Ce soir là, la lumière tirait lentement vers sa fin, avec cette lenteur désarmante des saisons qui changent. La lueur descendante nimbait la bâtisse d'une auréole presque magique, ruisselant sur l'ardoise brillante du toit, puis s'écoulant sur la mousse verdâtre des murs, pour finir en folle flaque floue au pied du bâtiment, inondant des tessons éparpillés de canettes de bière éclatées.

Emue et déjà passablement ivre, assise a quelque distance sur une poubelle retournée, Alexandrine contemplait ce spectacle en méditant sur la fin de cette journée, qui marquait pauvrement son trentième anniversaire. Elle composait mentalement son diner, ce qui ne réclamait que peu d’efforts de sa part, son garde-manger contenant tout juste un morceau de pain, un demi saucisson, un pot de fromage blanc périmé et trois bons litres de gros vin rouge frelaté.

La soirée s'annonçait triste, car solitaire serait son repas, solitaire serait sa nuit et solitaire son plaisir.
Pourtant, en cette soirée, Votre Père, de bonne humeur, apparût a Alexandrine et lui dit aimablement :

-  Hé ! boudin ! Si t’allais bouter l'ignorance hors du pays ? Au lieu de glander, tu pourrais apprendre à  lire aux petits zenfants des zécoles.
-    La putain de ta race maudite, répliqua vertement Alexandrine qui ne supportait pas la vulgarité, tu vois pas que je sais à peine lire moi-même, crâne de pet ?

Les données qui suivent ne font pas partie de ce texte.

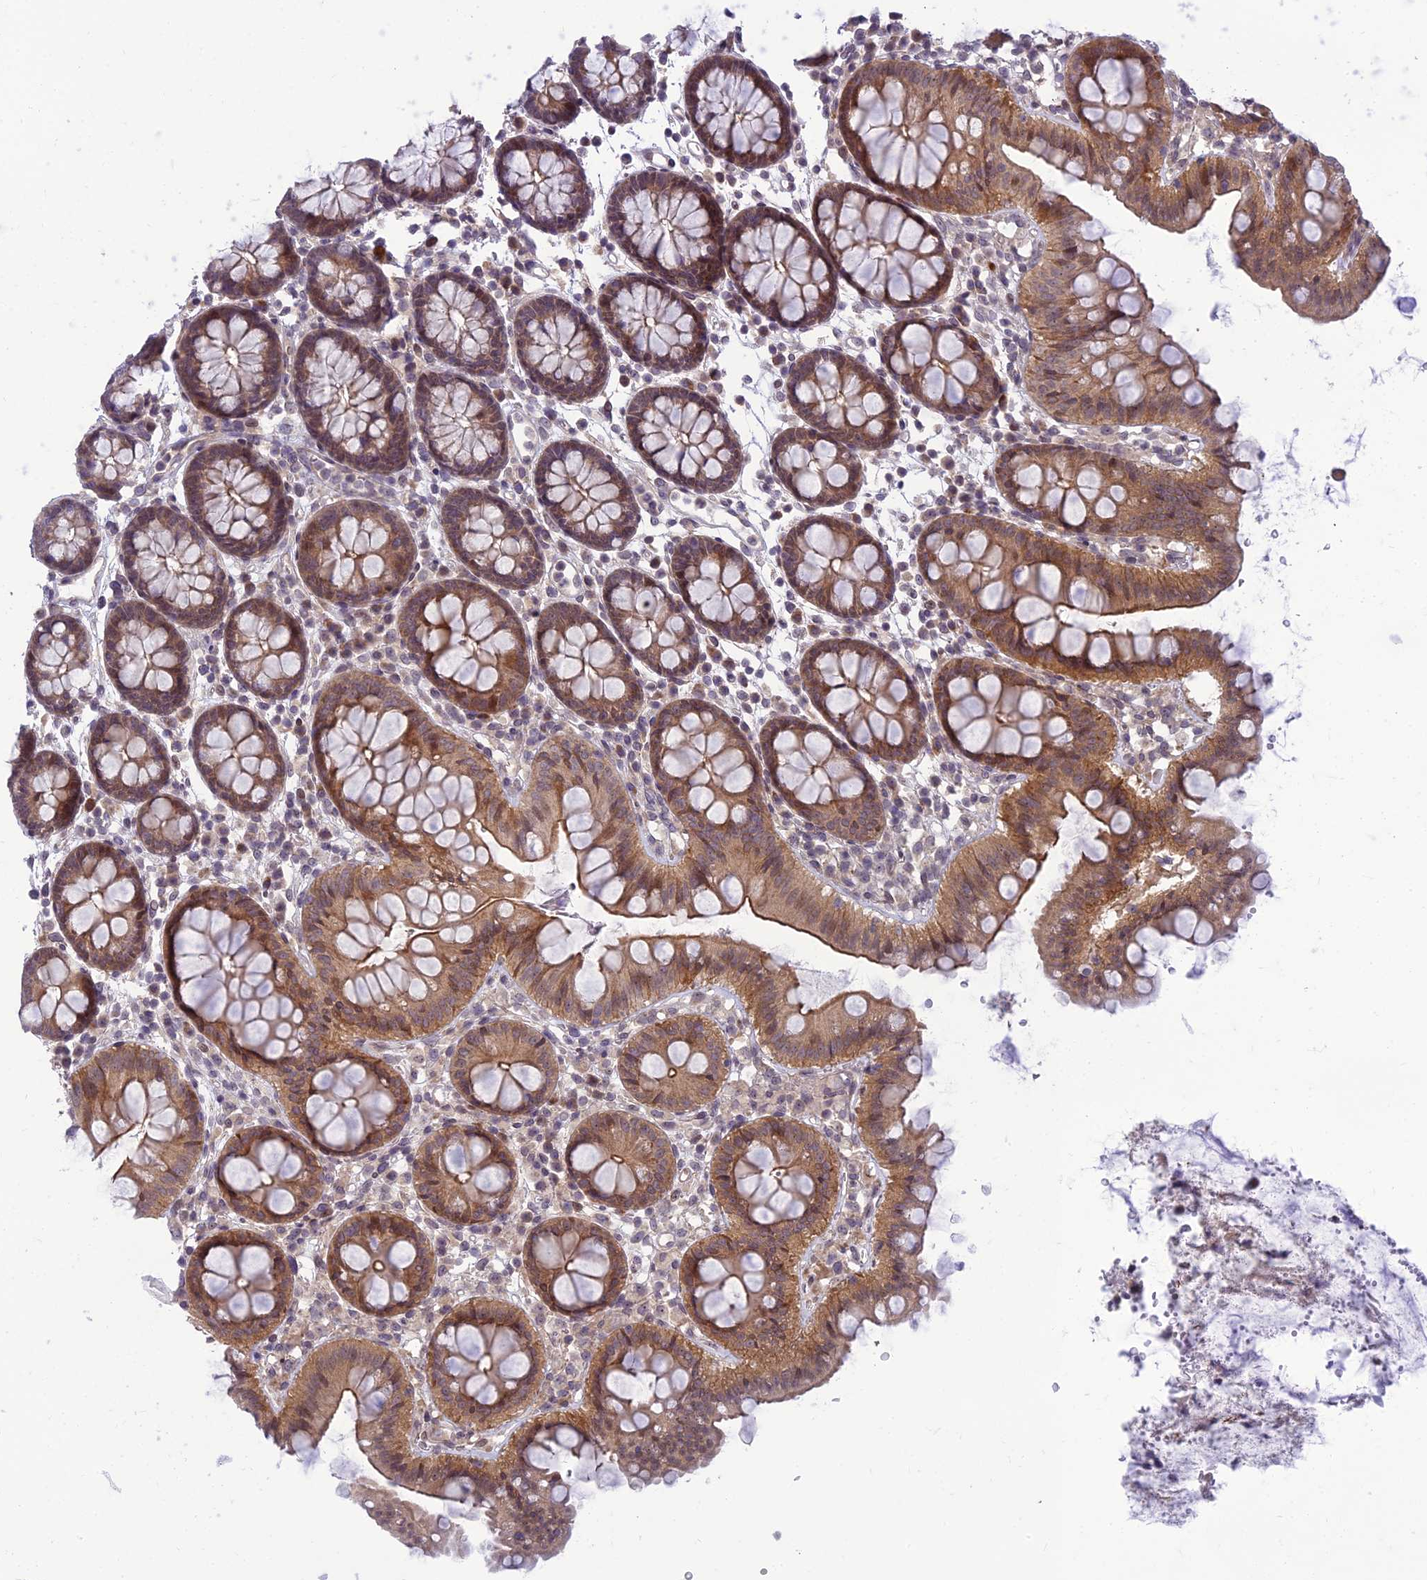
{"staining": {"intensity": "moderate", "quantity": ">75%", "location": "cytoplasmic/membranous"}, "tissue": "colon", "cell_type": "Glandular cells", "image_type": "normal", "snomed": [{"axis": "morphology", "description": "Normal tissue, NOS"}, {"axis": "topography", "description": "Colon"}], "caption": "This histopathology image demonstrates IHC staining of normal colon, with medium moderate cytoplasmic/membranous expression in about >75% of glandular cells.", "gene": "DTX2", "patient": {"sex": "male", "age": 75}}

Alors, Votre Père fut ému de tant de franchise car il voyait que sous l’alcool et la poitrine plate, le cœur d'Alexandrine était bon. Il lui fit accorder illico le RSA, une carte de bus gratuite, une photo dédicacée de Céline Dion en string,  des gros seins et son entrée à l'école des professeurs de maternelle.

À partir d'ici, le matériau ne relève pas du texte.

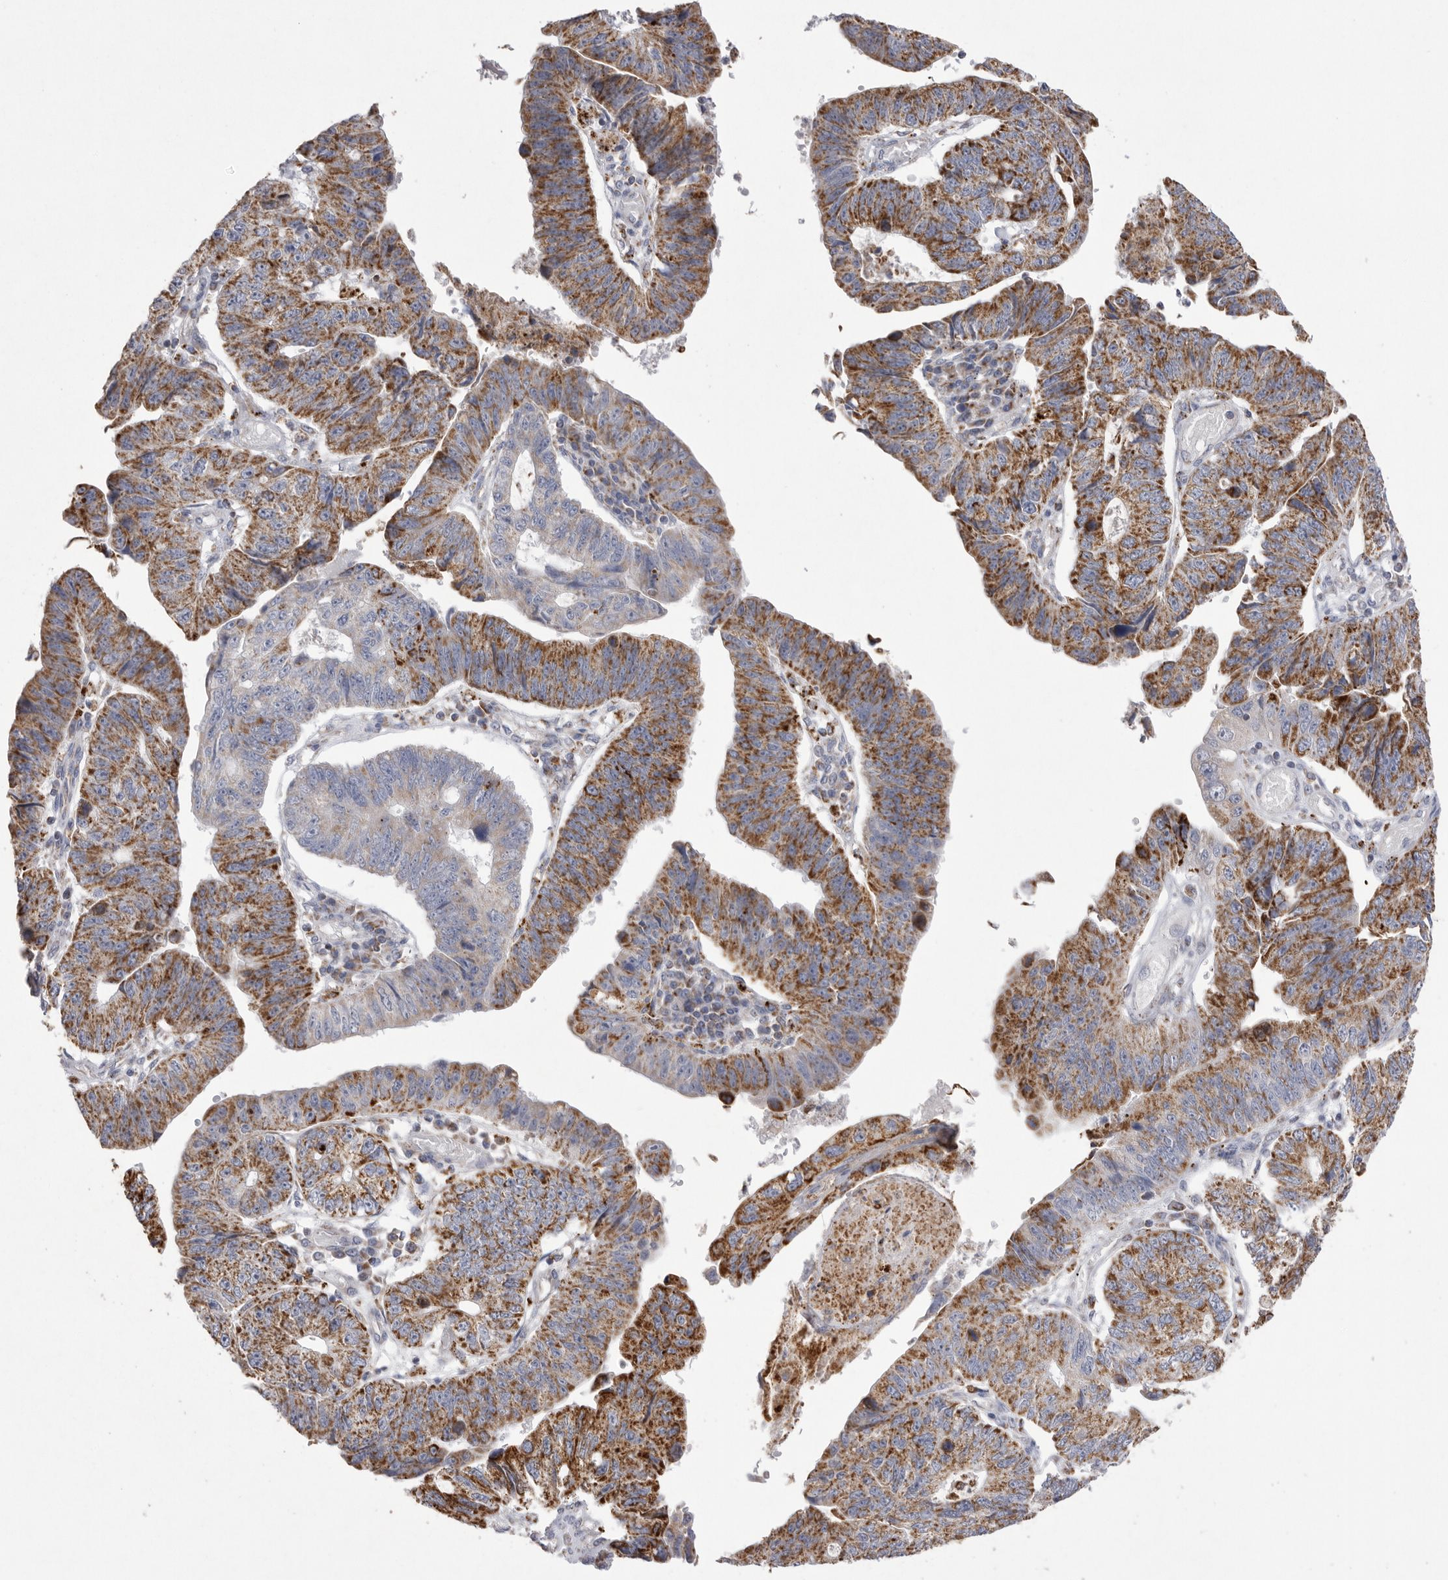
{"staining": {"intensity": "strong", "quantity": "25%-75%", "location": "cytoplasmic/membranous"}, "tissue": "stomach cancer", "cell_type": "Tumor cells", "image_type": "cancer", "snomed": [{"axis": "morphology", "description": "Adenocarcinoma, NOS"}, {"axis": "topography", "description": "Stomach"}], "caption": "This histopathology image reveals immunohistochemistry staining of stomach cancer, with high strong cytoplasmic/membranous staining in about 25%-75% of tumor cells.", "gene": "VDAC3", "patient": {"sex": "male", "age": 59}}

Pour le physique, Votre Père ne put rien faire d'autre, car il est des cas ou même le pouvoir infini de Dieu a des limites.

Quelques armées plus tard, instruite, diplômée, habillée, désintoxiquée, lavée, masturbée et dépucelée, Alexandrine prenait ses fonctions d‘institutrice, pour le plus grand bonheur des enfants, de son inspecteur d'académie et des mauvaises commères de Sainte Foy la Galéreuse, où les méchantes langues la croient toujours danseuse du ventre à Tanger.